The institutionalization of sectarian politics in Northern Ireland only serves to make such miraculous conversions all the more unlikely. The cross-community Women’s Alliance took a battering in this election; the left-leaning Progressive Unionist Party, which despite its links to the paramilitary Ulster Voluntary Force has occasionally sounded open to nationalist arguments, was also badly dented; journalist Eamonn McCann, probably the most dedicated and admired socialist campaigner in Ireland over three-and-a-half decades, ran, hard, on a red-green ticket in his native Derry and got a fairly disappointing 5 per cent of first-preference votes, leaving him nowhere near the assembly.

You have to admire many of the individuals in Sinn Fein (e.g. Caitriona Ruane, a new MLA whose efforts on behalf of the ‘Colombia 3’ have been covered in CounterPunch). The party’s leadership has done extraordinarily well to preserve the IRA ceasefire while making historic compromises with unionism and the British government; they’ve got a helluva electoral machine to boot. But as Sinn Fein makes the by-now-familiar Irish trek from being a revolutionary movement to being a ‘slightly constitutional’ party of capitalist government (e.g. a Sinn Fein minister was in charge of health-service cutbacks in Northern Ireland under the last executive), one would hope that a clear political alternative would emerge on the left.

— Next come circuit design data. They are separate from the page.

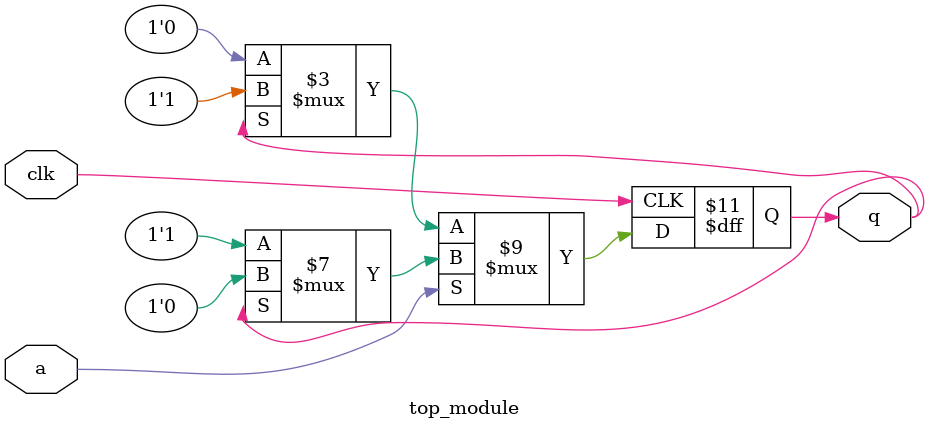
<source format=sv>
module top_module (
	input clk,
	input a, 
	output reg q
); 

always @(posedge clk) begin
	if (a) begin
		if (q) begin
			q <= 0;
		end else begin
			q <= 1;
		end
	end else begin
		if (q) begin
			q <= 1;
		end else begin
			q <= 0;
		end
	end
end

endmodule

</source>
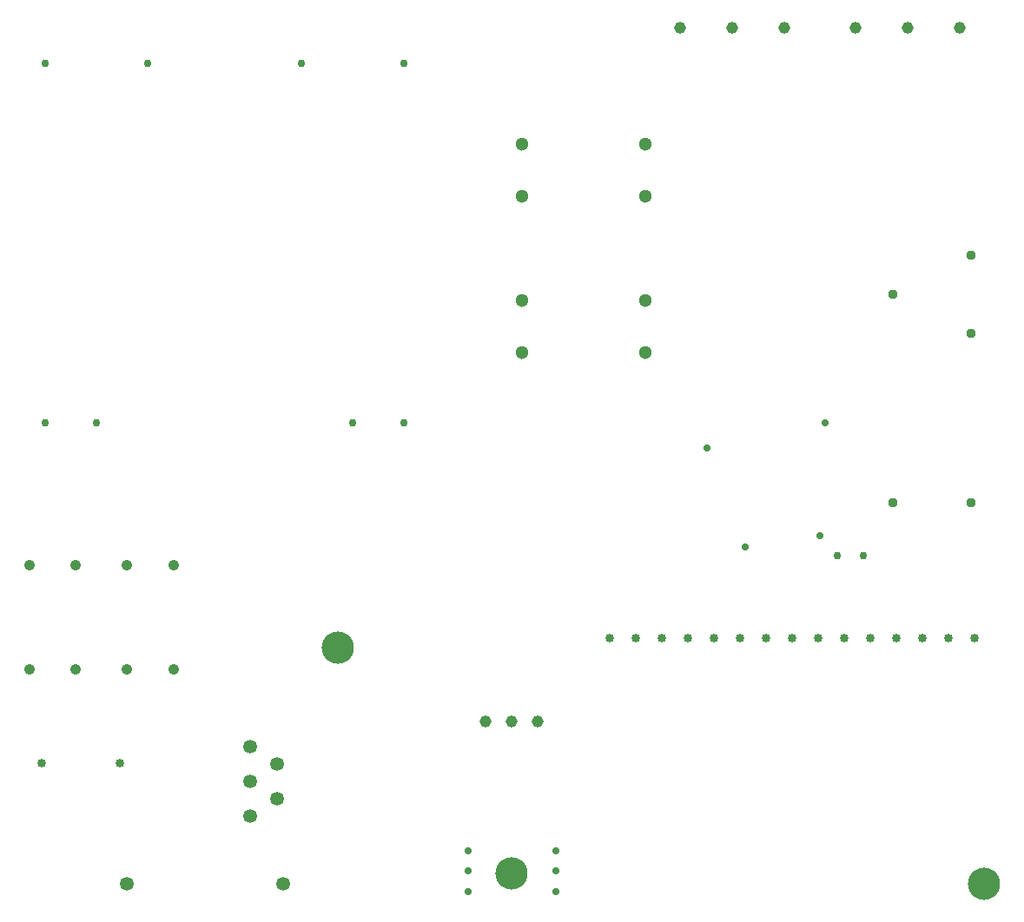
<source format=gbr>
%TF.GenerationSoftware,Altium Limited,Altium Designer,24.0.1 (36)*%
G04 Layer_Color=0*
%FSLAX45Y45*%
%MOMM*%
%TF.SameCoordinates,95B5C6B2-F670-4A0E-B731-85317CB4A22F*%
%TF.FilePolarity,Positive*%
%TF.FileFunction,Plated,1,2,PTH,Drill*%
%TF.Part,Single*%
G01*
G75*
%TA.AperFunction,ComponentDrill*%
%ADD90C,3.15000*%
%ADD92C,0.85000*%
%ADD93C,0.85000*%
%ADD94C,1.15000*%
%ADD95C,1.30000*%
%ADD96C,0.76200*%
%ADD97C,0.95000*%
%ADD98C,0.75001*%
%ADD99C,1.05000*%
%ADD100C,0.85001*%
%ADD101C,1.35000*%
%TA.AperFunction,ViaDrill,NotFilled*%
%ADD102C,0.71120*%
D90*
X3350000Y2650000D02*
D03*
X9650000Y350000D02*
D03*
X5050000Y450000D02*
D03*
D92*
X9048000Y2750000D02*
D03*
X8794000D02*
D03*
X8540000D02*
D03*
X8286000D02*
D03*
X8032000D02*
D03*
X9302000D02*
D03*
X9556000D02*
D03*
D93*
X6762000D02*
D03*
X6508000D02*
D03*
X6254000D02*
D03*
X6000000D02*
D03*
X7016000D02*
D03*
X7270000D02*
D03*
X7524000D02*
D03*
X7778000D02*
D03*
D94*
X8400000Y8700000D02*
D03*
X8908000D02*
D03*
X9416000D02*
D03*
X6692000D02*
D03*
X7200000D02*
D03*
X7708000D02*
D03*
X5304000Y1931666D02*
D03*
X5050000Y1931700D02*
D03*
X4796000D02*
D03*
D95*
X6350800Y5534300D02*
D03*
Y6042300D02*
D03*
Y7058300D02*
D03*
Y7566300D02*
D03*
X5150800Y5534300D02*
D03*
Y6042300D02*
D03*
Y7058300D02*
D03*
Y7566300D02*
D03*
D96*
X500000Y8350000D02*
D03*
X4000000D02*
D03*
X1500000D02*
D03*
X3000000D02*
D03*
X500000Y4850000D02*
D03*
X4000000D02*
D03*
X3500000D02*
D03*
X1000000D02*
D03*
D97*
X9525000Y6477000D02*
D03*
Y5715000D02*
D03*
X8763000Y6096000D02*
D03*
X9525000Y4064000D02*
D03*
X8763000D02*
D03*
D98*
X8223000Y3550000D02*
D03*
X8477000D02*
D03*
D99*
X1300000Y2442000D02*
D03*
Y3458000D02*
D03*
X800000Y2442000D02*
D03*
Y3458000D02*
D03*
X350000Y2442000D02*
D03*
Y3458000D02*
D03*
X1750000D02*
D03*
Y2442000D02*
D03*
D100*
X1231000Y1529215D02*
D03*
X469000D02*
D03*
D101*
X2500000Y1690000D02*
D03*
X2760000Y1520000D02*
D03*
X2500000Y1350000D02*
D03*
X2760000Y1180000D02*
D03*
X2500000Y1010000D02*
D03*
X1297714Y350000D02*
D03*
X2821714D02*
D03*
D102*
X4625000Y275000D02*
D03*
Y475000D02*
D03*
Y675000D02*
D03*
X5475000D02*
D03*
Y475000D02*
D03*
Y275000D02*
D03*
X7321400Y3638900D02*
D03*
X8050000Y3750000D02*
D03*
X6950000Y4600000D02*
D03*
X8100000Y4850000D02*
D03*
%TF.MD5,cff7d6bba8816d3bb6eb9c92f861b805*%
M02*

</source>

It hasn’t, despite the considerable advantage in these assembly elections of a PR system involving six-seat constituencies with a single transferable vote, roughly the same electoral system that applies in the Republic of Ireland. In US terms, it would mean you could vote for your favourite commie feminist for president; then see your vote shift to your number-two, say Nader, once she was eliminated from the count; and eventually watch it elect, gulp, Howard Dean, who would then know indisputably that he’d pushed past Dubya thanks to the low-preference ballots of left-wing voters. And you’d be drunk enough after 16 hours in front of the television watching umpteen counts of redistributed votes that you might even think that was a good thing.